++++ Data listing ++++

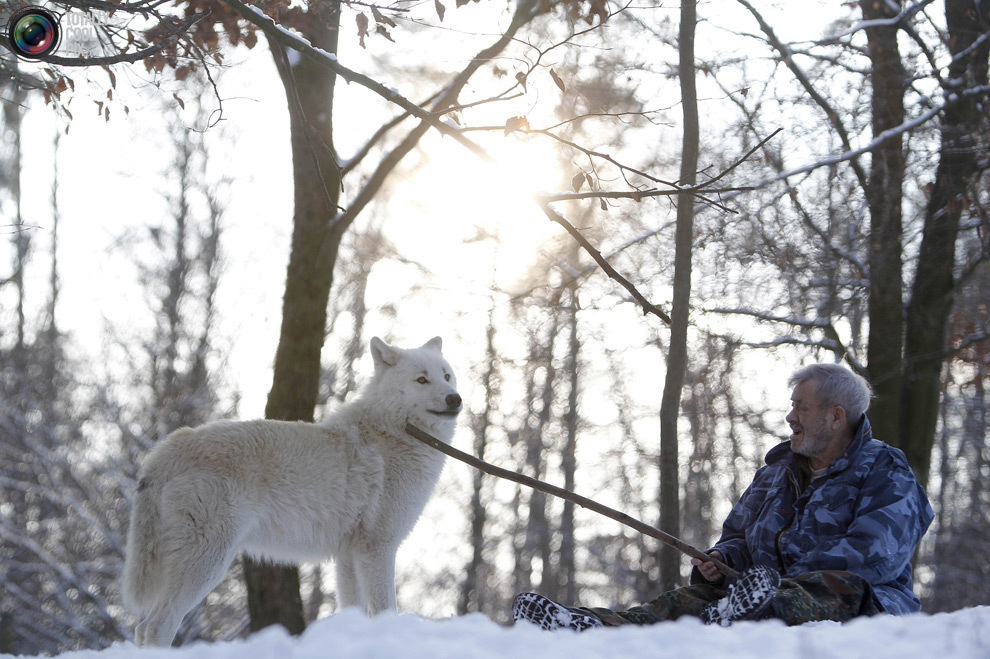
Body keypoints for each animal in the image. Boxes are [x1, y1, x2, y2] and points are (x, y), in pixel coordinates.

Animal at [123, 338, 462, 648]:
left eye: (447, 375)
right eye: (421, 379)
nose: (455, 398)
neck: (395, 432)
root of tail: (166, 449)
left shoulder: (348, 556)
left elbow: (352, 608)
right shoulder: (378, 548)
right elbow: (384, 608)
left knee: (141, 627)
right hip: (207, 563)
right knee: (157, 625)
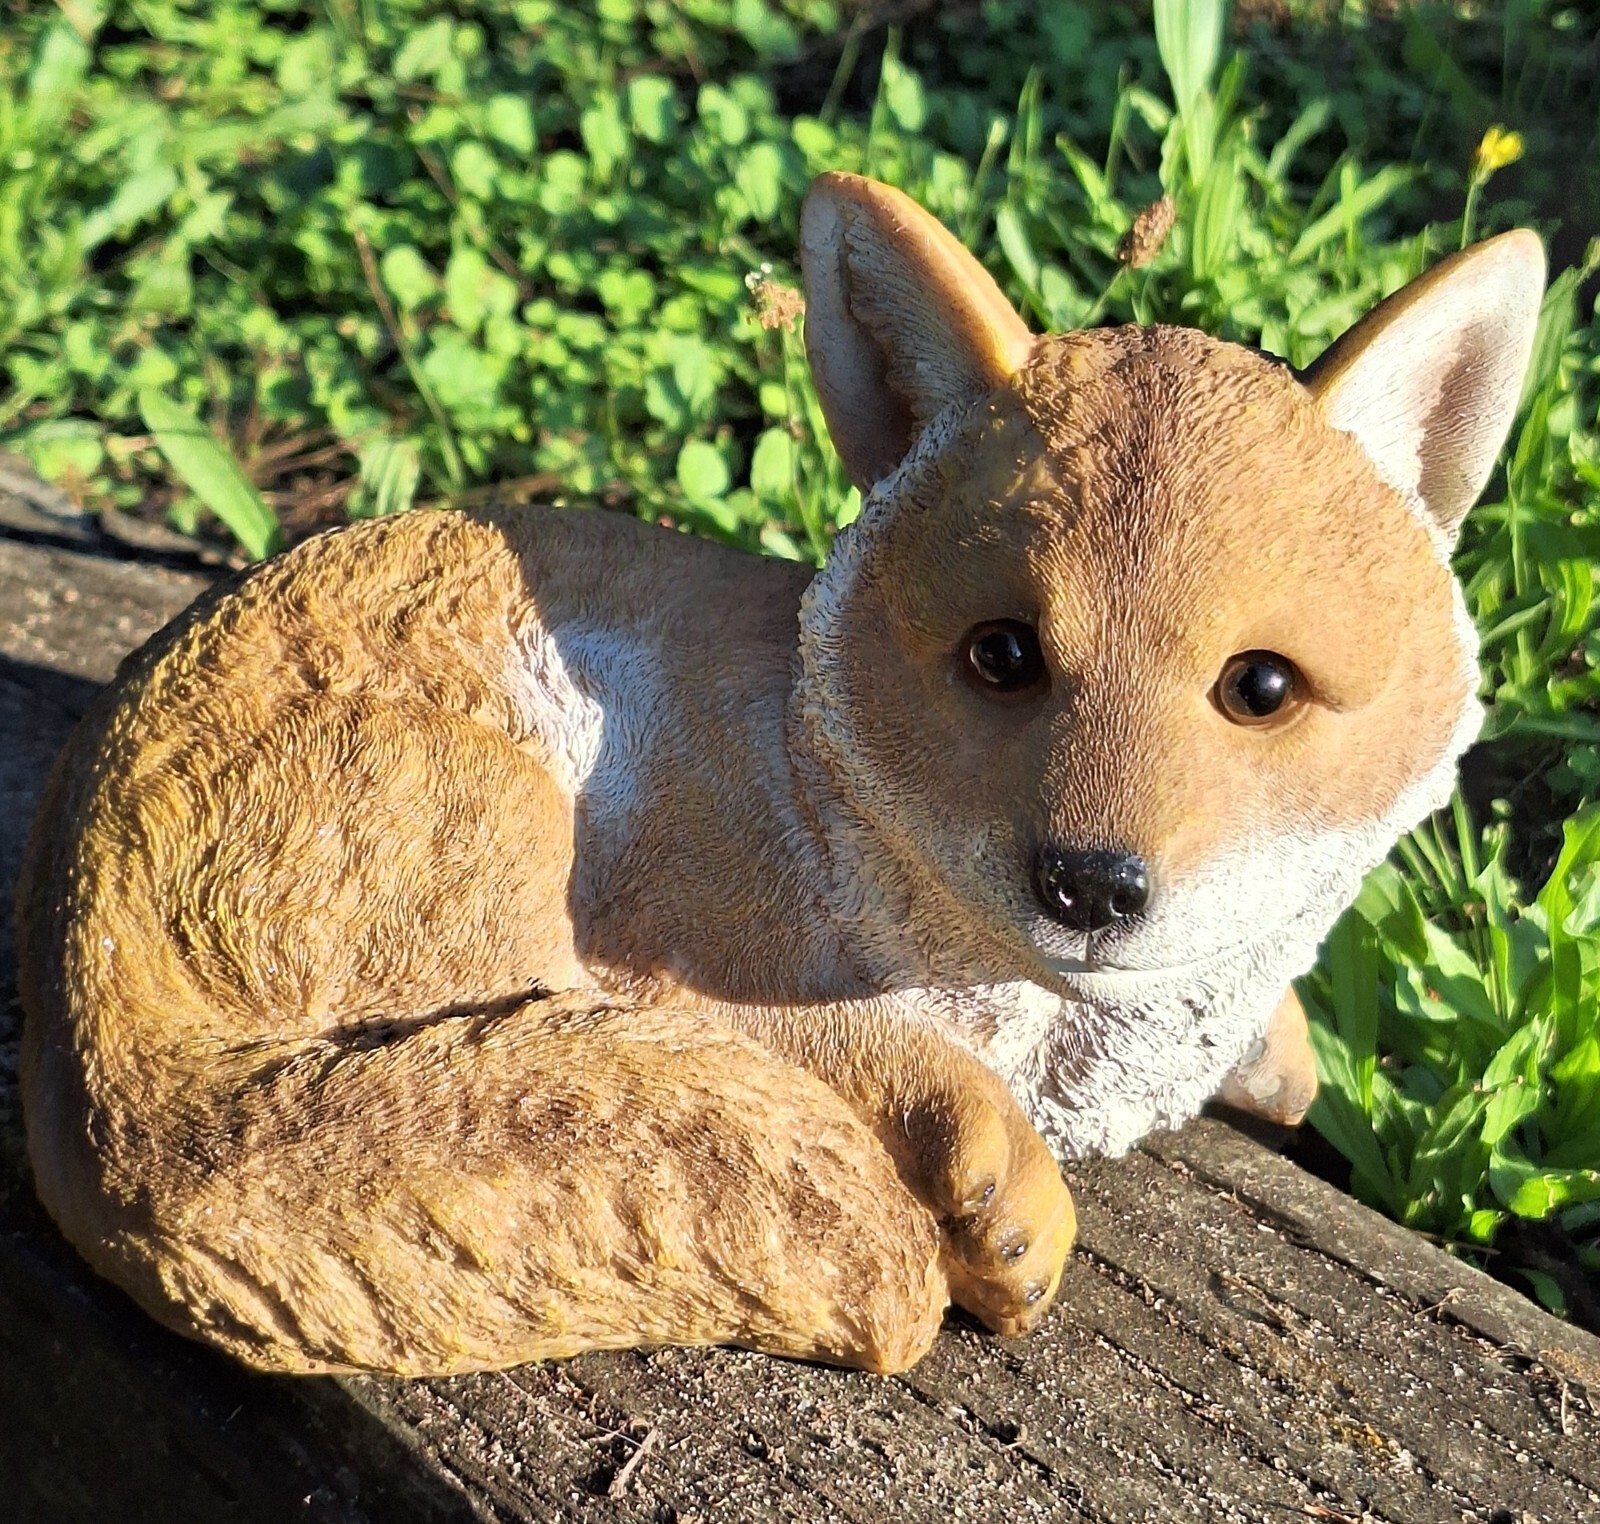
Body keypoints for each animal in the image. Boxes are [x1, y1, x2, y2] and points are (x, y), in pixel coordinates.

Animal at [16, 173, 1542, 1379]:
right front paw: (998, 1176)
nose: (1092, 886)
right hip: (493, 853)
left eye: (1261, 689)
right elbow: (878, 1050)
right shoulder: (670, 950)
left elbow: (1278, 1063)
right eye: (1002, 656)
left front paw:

++++

§ What this task involves
Which lines run from the one containing "right hip: (493, 853)" to the end of the records? Transcribe exactly those, both ends included.

§ Completed task
right hip: (493, 853)
left eye: (1261, 689)
right elbow: (878, 1050)
right shoulder: (670, 950)
left elbow: (1278, 1063)
right eye: (1002, 656)
left front paw:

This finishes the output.